In one case alone, Mullen found one property owner with 12 different homestead exemptions. * * *
"It took a lot of time, and a lot of patience to go through the telephone book, to call the houses and find out who owns what. And, in turn, we have received over $56,000 in taxes that were being avoided," Mullen said. * * *
In Marion County, Indiana, Mullen says auditors have already found more than $1 million in lost revenue to undue homestead credits just this year.
It's money that should be going to pay county bills, and Mullen says it's highly likely there's a lot more of it still out there. * * *
The problem is, catching those with multiple exemptions has come mostly by chance.
"If we catch it, it's generally by luck," Mullen said. "We can then stop it from happening again. But, we can't go an purge everybody in the county without their numbers. Not until they sell the house."
But, a new state law called House Enrolled Act 1344 is aiming to change that by giving county auditors new powers to crack down.
"Anyone who now applies for the homestead deduction must give either the last five digits of their social security number and the last five digits of their driver's license number, or another comparable form of identification, like a state ID, federal ID or passport," said Indiana Department of Local Government Finance Spokesperson Amanda Stanley.
"Then, that's entered into a statewide, secure database that allows county auditors to log in and search statewide if that person is receiving a homestead, either in their county or another county. That will help cut down on multiple homesteads," Stanley continued.
Starting with 2010 Indiana property tax bills, those requirements will expand to all homeowners — even those already receiving a homestead or mortgage exemption. * * *
The message, both Stanley and Mullen agreed, is a crystal clear one: cheat and you will be caught. And, the penalties can be stiff.

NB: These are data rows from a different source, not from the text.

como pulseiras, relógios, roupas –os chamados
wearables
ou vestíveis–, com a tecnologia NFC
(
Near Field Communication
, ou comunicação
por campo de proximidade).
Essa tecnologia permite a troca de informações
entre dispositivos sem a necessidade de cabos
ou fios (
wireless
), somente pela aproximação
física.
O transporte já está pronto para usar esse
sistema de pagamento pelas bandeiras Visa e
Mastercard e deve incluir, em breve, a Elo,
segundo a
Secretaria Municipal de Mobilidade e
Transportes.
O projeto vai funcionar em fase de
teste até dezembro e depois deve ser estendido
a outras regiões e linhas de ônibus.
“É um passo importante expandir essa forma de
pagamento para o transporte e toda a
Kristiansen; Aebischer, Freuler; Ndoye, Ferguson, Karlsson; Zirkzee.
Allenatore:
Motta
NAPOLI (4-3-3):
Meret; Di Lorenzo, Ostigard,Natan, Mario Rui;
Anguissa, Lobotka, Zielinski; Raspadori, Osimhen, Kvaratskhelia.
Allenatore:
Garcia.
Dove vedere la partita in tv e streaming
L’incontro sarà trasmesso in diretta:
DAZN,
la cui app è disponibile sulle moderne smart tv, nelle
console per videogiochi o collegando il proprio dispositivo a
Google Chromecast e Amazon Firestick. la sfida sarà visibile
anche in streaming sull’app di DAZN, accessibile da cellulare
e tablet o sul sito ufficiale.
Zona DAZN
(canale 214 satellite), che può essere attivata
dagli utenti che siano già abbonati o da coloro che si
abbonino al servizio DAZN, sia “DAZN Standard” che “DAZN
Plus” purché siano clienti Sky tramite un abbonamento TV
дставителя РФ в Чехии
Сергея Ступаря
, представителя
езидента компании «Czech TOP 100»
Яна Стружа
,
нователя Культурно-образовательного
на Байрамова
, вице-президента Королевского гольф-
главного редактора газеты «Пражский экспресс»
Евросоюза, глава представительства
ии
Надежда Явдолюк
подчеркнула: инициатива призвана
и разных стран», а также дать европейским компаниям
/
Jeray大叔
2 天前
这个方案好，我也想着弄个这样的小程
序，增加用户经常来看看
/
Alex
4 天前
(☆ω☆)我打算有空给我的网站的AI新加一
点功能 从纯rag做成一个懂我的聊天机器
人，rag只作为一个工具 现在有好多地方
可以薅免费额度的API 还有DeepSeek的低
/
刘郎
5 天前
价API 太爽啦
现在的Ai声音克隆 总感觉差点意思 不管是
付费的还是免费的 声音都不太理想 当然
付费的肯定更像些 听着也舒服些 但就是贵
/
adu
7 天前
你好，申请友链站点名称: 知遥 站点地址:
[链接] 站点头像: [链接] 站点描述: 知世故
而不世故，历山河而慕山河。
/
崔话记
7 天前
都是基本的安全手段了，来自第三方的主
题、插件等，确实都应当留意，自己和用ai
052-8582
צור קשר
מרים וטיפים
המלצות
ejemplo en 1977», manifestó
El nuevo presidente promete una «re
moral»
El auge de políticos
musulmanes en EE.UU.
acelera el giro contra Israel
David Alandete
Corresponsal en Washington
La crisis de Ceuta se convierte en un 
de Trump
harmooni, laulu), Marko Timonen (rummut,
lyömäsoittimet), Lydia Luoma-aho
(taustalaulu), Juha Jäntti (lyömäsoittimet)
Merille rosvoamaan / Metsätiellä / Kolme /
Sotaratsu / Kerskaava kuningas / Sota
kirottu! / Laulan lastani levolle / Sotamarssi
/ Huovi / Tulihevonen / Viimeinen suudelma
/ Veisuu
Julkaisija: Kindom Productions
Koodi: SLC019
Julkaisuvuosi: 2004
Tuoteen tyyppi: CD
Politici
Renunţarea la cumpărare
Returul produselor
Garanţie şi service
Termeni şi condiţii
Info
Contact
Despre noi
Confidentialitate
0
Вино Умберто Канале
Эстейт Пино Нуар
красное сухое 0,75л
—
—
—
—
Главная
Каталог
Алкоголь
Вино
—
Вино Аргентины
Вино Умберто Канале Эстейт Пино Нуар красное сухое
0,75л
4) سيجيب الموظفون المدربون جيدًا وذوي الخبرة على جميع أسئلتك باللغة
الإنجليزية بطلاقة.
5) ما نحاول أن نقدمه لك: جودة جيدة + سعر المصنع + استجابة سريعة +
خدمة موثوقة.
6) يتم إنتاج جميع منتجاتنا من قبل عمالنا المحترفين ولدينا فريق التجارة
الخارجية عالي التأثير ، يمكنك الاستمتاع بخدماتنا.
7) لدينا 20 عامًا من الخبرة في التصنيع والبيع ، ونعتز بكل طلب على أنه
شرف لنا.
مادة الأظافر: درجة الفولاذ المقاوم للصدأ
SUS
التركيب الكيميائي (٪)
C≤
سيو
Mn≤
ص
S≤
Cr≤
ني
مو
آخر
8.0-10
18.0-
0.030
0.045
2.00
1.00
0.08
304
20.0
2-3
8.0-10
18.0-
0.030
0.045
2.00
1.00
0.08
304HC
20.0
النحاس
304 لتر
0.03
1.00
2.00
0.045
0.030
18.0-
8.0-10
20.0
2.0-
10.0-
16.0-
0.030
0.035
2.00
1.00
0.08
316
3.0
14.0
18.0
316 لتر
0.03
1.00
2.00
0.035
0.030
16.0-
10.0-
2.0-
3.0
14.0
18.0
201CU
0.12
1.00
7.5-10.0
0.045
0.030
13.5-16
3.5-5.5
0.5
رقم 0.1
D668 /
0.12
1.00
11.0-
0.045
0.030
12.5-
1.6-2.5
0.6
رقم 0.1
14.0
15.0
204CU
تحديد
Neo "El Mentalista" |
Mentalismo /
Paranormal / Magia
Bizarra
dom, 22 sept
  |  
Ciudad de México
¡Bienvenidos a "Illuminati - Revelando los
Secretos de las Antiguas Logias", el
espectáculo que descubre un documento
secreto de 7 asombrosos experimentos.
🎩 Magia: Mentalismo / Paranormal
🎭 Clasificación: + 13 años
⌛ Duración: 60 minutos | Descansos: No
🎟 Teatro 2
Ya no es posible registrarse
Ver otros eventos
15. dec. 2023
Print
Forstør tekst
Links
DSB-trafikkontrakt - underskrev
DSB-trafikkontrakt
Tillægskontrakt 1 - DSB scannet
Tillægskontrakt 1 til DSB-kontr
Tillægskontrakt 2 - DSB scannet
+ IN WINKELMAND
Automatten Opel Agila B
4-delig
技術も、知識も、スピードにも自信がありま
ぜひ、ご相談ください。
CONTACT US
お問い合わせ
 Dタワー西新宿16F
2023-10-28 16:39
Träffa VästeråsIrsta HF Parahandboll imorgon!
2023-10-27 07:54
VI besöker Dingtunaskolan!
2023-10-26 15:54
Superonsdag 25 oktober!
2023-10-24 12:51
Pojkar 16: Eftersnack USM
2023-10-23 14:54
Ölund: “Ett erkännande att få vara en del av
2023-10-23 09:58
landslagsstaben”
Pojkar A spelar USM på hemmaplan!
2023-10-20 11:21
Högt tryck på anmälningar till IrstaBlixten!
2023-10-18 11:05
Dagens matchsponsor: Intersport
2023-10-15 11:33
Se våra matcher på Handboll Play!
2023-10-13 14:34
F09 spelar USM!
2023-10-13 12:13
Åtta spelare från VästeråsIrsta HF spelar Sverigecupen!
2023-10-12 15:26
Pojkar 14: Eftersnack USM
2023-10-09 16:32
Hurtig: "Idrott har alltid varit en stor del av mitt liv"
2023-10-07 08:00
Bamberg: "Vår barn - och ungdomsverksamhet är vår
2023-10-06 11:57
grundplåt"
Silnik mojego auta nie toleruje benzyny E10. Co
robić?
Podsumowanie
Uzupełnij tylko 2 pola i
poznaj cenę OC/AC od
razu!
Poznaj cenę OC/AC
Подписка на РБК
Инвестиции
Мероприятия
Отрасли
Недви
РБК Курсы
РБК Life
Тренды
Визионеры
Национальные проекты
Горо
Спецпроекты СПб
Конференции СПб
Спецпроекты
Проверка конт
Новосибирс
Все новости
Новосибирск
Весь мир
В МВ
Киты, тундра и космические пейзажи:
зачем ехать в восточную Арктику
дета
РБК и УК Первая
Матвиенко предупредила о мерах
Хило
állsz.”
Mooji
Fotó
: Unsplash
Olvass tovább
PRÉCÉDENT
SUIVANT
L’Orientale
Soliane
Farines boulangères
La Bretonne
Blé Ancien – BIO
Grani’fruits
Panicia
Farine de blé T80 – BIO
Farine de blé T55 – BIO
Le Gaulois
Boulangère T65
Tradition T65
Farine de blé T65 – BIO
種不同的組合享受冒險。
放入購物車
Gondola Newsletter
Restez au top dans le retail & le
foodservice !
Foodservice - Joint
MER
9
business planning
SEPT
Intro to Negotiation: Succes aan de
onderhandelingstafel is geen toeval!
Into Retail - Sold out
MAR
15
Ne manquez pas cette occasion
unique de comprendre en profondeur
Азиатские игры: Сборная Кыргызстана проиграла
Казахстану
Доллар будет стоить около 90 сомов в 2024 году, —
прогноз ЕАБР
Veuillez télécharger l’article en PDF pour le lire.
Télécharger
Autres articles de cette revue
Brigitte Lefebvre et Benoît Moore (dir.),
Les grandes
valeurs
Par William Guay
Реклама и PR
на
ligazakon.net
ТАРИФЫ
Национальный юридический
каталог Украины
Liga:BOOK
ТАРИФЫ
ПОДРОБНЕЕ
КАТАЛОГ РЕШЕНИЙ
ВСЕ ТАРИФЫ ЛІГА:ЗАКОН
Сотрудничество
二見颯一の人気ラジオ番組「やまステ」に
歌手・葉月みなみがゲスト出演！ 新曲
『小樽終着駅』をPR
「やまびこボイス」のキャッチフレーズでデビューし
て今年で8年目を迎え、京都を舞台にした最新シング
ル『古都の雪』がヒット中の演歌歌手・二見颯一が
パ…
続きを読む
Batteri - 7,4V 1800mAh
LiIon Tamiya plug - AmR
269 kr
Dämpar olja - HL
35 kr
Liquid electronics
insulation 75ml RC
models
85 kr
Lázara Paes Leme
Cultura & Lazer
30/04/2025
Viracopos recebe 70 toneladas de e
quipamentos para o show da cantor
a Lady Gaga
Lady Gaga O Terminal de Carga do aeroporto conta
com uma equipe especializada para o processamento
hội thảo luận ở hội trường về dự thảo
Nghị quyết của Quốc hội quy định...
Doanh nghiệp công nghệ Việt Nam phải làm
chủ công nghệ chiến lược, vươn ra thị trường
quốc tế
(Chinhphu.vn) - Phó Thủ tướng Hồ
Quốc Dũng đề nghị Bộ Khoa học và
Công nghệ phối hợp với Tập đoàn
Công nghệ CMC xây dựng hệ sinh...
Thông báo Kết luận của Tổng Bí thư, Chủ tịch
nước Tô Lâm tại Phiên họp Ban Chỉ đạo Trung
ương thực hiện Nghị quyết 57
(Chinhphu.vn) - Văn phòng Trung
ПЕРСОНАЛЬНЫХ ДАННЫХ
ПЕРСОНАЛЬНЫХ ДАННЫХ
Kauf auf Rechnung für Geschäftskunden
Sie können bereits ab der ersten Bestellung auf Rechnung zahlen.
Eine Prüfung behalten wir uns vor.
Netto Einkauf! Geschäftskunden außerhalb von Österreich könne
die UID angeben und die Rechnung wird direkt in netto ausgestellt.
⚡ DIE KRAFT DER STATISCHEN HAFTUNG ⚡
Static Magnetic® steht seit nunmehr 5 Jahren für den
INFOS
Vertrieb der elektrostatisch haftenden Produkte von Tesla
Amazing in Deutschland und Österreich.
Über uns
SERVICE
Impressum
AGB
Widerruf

"They're liable for the amount of the deduction the person was allowed, plus a civil penalty equal to 10% of the additional taxes due," Stanley said.
That's in addition to fines that may be assessed for delinquent payment of property taxes.
The goal is simple: honest mistake, or intent to defraud, county leaders want every homeowner to pay their fair share.
"We can go back up to three years to check. And, we'll go after them all," said Mullen.